Ceramic Meets Platinum
Like any good diving watch, the Sea-Dweller 4000 comes with a unidirectional diving bezel. Thanks to its ribbed edge, divers can easily operate it with gloves on. Rolex outfits the bezel with a black Cerachrom inlay with a 60-minute scale. The Genevan manufacturer finishes the scale's numerals and minutes with a platinum PVD coating.
The luminous material Chromalight covers the hands, indices, and the bezel zero marker. It shines bright blue in the dark, and Rolex claims it also glows longer than competing materials. During the day, it appears white and creates a contrast against the black dial.

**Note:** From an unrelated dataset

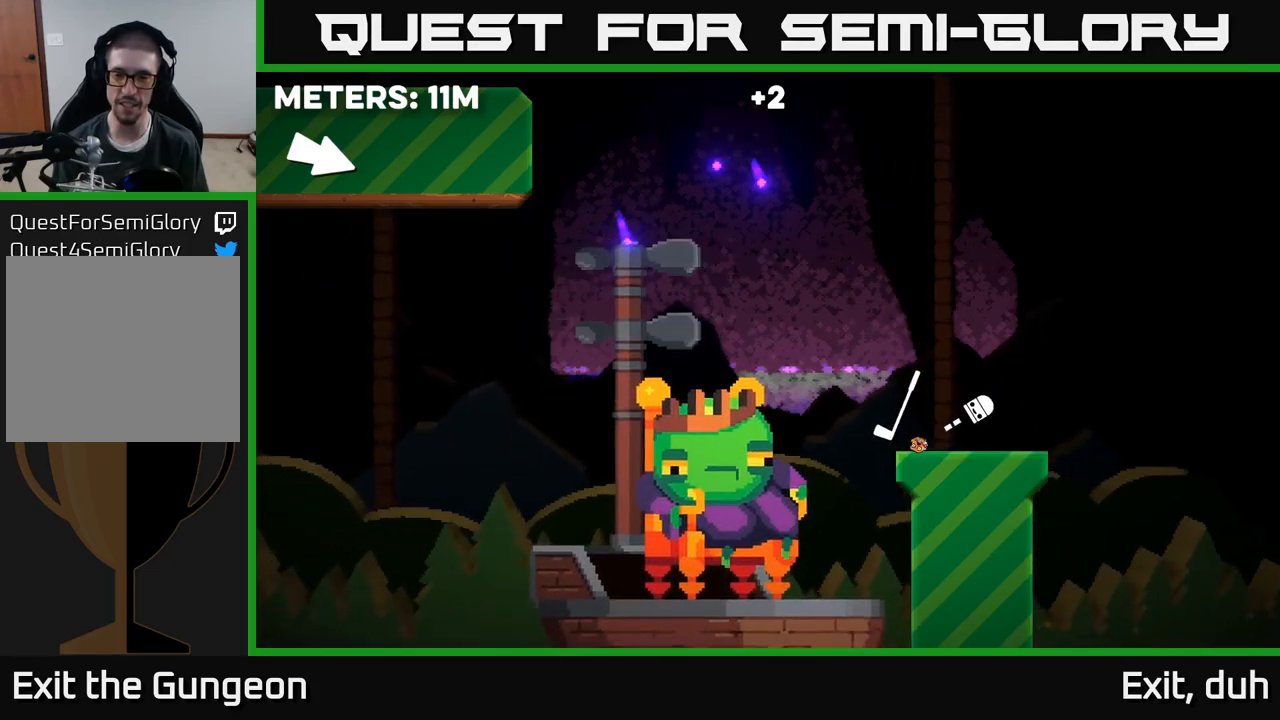
{"buttons": [], "left_stick": "up-right", "right_stick": "center", "events": [[400, "A", "down"], [483, "A", "up"]]}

The Precise In-House Caliber 3135
The in-house caliber 3135 is the beating heart of the Sea-Dweller 4000. It has a power reserve of 48 hours and ticks at a frequency of 4 Hz or 28,800 vibrations per hour. Experts praise the 3135 for its exceptional durability and precision. It has passed not only the tests of the Official Swiss Chronometer Testing Institute (COSC) but also Rolex's more rigorous internal tests, thus qualifying as a "Superlative Chronometer." This distinction means the movement has a maximum daily deviation of only +/- 2 seconds from the reference time.

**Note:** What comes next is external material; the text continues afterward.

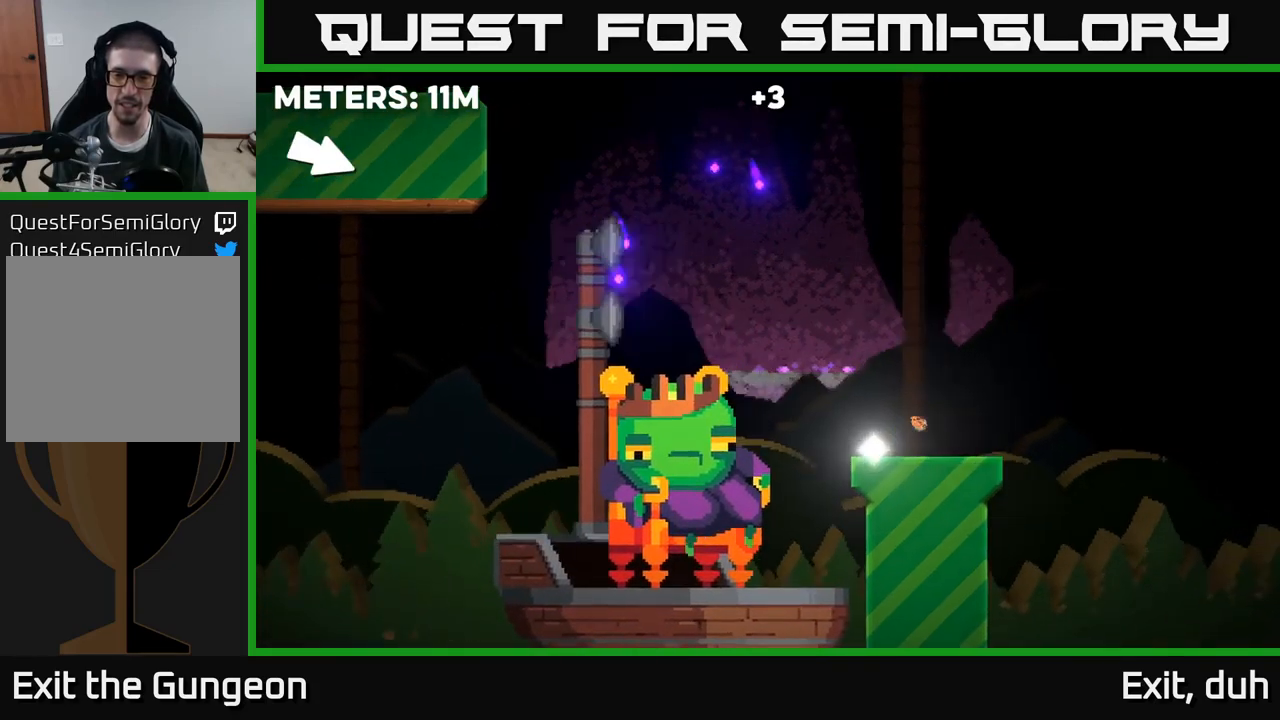
{"buttons": [], "left_stick": "center", "right_stick": "center", "events": [[233, "left_stick", "center"]]}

Fliplock and Glidelock: Flexible Bracelets
A diving watch's band should be easy to adjust, as it needs to fit over a wetsuit. Therefore, the Sea-Dweller features both Glidelock and Fliplock technology. Fliplock extension links enable the wearer to lengthen the bracelet significantly.
On the other hand, Glidelock technology allows for more fine adjustment by releasing the last link from the clasp and fixing it in a new position.